The forepart of a stag emerges from the curving body of this gilt silver rhyton. The eyes and the outstretched legs heighten the realistic effect of the stag

Stag Rhyton 100–1 B.C.; Getty Museum 86.AM.753

Rostovtzeff Lecture Series: Power at Hand: Luxury and the Contestation of Political Identities in Hellenistic Asia and the Post-Achaemenid Iranian World

Lecture 2: Tryphic Warfare and Scriptive Things

Matthew P. Canepa

University of California, Irvine

This lecture will take place in person at ISAW.

Registration is required at THIS LINK.

The Rostovtzeff Lectures are supported in part by a generous endowment fund given by Roger and Whitney Bagnall.

As Alexander the Great closed his eyes for the last time in Babylon in 323 BCE amid the wreckage of the Achaemenid Persian Empire, a vast new interconnected and multipolar world extending from the Balkans to the Gangetic Plain was beginning to come to life.
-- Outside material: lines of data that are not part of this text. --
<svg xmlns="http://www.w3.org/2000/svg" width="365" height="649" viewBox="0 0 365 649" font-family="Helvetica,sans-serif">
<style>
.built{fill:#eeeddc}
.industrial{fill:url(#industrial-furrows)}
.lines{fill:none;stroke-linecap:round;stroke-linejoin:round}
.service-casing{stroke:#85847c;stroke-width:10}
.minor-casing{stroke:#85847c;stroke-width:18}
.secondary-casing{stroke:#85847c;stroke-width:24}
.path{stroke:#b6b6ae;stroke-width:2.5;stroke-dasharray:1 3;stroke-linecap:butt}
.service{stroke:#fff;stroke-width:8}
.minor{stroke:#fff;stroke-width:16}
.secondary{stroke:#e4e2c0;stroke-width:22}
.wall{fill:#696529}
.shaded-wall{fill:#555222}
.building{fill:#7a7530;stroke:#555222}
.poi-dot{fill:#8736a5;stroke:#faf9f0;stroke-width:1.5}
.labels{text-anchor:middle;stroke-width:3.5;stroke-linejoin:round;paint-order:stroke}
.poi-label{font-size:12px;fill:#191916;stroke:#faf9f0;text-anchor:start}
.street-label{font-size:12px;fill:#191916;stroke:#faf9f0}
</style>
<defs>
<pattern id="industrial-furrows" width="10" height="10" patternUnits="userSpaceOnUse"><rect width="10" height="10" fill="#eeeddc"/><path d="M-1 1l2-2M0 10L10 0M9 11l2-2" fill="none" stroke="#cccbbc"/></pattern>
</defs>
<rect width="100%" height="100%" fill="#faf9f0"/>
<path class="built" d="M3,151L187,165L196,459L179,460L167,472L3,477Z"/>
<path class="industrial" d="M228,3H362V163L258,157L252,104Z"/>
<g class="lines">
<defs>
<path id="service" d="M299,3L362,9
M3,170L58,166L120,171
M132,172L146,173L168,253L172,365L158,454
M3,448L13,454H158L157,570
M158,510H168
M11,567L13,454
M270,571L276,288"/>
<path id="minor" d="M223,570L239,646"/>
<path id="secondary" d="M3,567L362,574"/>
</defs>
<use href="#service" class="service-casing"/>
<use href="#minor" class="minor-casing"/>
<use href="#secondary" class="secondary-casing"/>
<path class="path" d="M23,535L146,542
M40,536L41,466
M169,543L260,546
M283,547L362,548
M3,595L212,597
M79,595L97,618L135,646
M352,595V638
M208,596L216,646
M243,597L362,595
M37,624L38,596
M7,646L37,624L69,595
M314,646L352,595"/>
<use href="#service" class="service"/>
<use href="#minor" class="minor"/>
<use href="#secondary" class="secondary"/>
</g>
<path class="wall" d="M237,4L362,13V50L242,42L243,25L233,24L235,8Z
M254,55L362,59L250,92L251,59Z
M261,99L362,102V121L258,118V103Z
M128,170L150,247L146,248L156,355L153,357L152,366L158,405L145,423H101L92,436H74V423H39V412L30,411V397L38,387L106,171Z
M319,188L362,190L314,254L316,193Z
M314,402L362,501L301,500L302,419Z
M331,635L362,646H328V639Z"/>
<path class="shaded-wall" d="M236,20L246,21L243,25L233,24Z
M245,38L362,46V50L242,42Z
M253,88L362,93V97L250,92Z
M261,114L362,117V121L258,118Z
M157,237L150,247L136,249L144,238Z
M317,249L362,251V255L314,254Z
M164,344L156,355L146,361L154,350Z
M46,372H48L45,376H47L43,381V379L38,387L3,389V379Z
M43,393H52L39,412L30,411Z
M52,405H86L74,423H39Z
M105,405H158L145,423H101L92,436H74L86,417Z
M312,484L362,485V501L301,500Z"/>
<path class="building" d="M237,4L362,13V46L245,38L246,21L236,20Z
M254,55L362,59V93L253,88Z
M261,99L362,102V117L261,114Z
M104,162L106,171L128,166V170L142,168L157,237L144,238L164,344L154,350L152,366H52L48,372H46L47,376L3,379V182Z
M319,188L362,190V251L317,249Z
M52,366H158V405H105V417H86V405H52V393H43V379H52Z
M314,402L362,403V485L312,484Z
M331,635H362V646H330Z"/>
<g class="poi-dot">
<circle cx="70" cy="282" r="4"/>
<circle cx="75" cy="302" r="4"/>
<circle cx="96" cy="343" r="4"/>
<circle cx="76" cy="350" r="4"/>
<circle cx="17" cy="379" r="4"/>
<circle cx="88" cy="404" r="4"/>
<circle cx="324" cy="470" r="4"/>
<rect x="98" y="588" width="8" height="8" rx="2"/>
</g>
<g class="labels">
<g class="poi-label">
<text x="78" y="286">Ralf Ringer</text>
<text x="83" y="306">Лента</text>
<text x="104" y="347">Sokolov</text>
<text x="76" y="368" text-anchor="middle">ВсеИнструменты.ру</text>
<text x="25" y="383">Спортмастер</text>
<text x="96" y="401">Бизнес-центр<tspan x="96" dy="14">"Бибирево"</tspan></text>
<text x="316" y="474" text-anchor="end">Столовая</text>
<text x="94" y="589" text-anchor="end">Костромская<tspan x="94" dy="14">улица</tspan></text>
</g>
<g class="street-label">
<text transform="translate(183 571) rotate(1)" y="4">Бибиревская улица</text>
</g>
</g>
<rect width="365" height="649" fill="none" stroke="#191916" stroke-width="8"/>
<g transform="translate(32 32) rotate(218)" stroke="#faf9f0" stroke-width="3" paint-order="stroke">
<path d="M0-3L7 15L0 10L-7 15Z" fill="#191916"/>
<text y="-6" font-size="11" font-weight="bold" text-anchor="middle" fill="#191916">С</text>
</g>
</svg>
This lecture series focuses on the role of luxury material in shaping and contesting elite identities in the lands of the former Persian Empire and its Central and Southern Asian borderlands and littorals. Over the last century, scholarship has made significant advances in the study of what has variously been approached as the ‘Hellenistic Far East,’ ‘Hellenistic Asia’ or ‘post-Achaemenid Iran,’ at first recovering its history and in recent decades developing a more nuanced set of interpretive approaches to its art, archaeology, and religions. Earlier studies of Hellenistic Asian luxury objects have largely focused on technical or formal questions, such as categorizing vessel shapes or searching for the origins or dating of ornamental or iconographic features. These lectures ask a new set of questions and seek to understand their roles as objects of political transculturation, creating and contesting elite bodily and practical states of being within a wider Afro-Eurasian context.

This lecture focuses on the role of luxury objects and spectacles as deployed by the Seleucids in their conflicts the Antigonids, Ptolemids, Greco-Bactrians, Arsacids and later the Romans. The tactics deployed in these ‘tryphic battles’ (Gr. tryphe) ranged from grand urban spectacles and lavish votive gifts given to sanctuaries in the Mediterranean, to open-air sacrifices and feasts evoking Achaemenid rites on the Iranian Plateau. Indeed, in Iran the conjoined regimes of feasting, gifting and violence were deployed as complementary methods to undermine the stability of the Greco-Bactrian and Arsacid empires. While these efforts were not always successful, they drove the circulation of both objects, images, artisans and elites, which had a direct impact on the development of the broader Hellenistic Asian tradition. Moreover, luxury drinking vessels themselves acted as “scriptive things,” eliciting and shaping behaviour while, as often literally inscribed objects, they functioned as micro-monuments and repositories of memory. This lecture will consider this problem against the backdrop of the broader legacy of Seleucid art and architecture in Western and Central Asia, considering them not as the product of influence but a common competitive arena. 

Matthew P. Canepa is Professor and Elahé Omidyar Mir-Djalali Presidential Chair in Art History and Archaeology of Ancient Iran at the University of California, Irvine. An elected fellow of the Society of Antiquaries of London and former Guggenheim fellow, Canepa is the author of numerous publications including the award-winning books The Iranian Expanse: Transforming Royal Identity through Architecture, Landscape, and the Built Environment, 550 BCE–642 CE (2018), winner of the James R. Wiseman Award from the Archaeological Institute of America in 2020, and The Two Eyes of the Earth: Art and Ritual of Kingship between Rome and Sasanian Iran (2009), recipient of the American Historical Association’s 2010 James Henry Breasted Award. His most recent volume is entitled Persian Cultures of Power and the Entanglement of the Afro-Eurasian World (2024).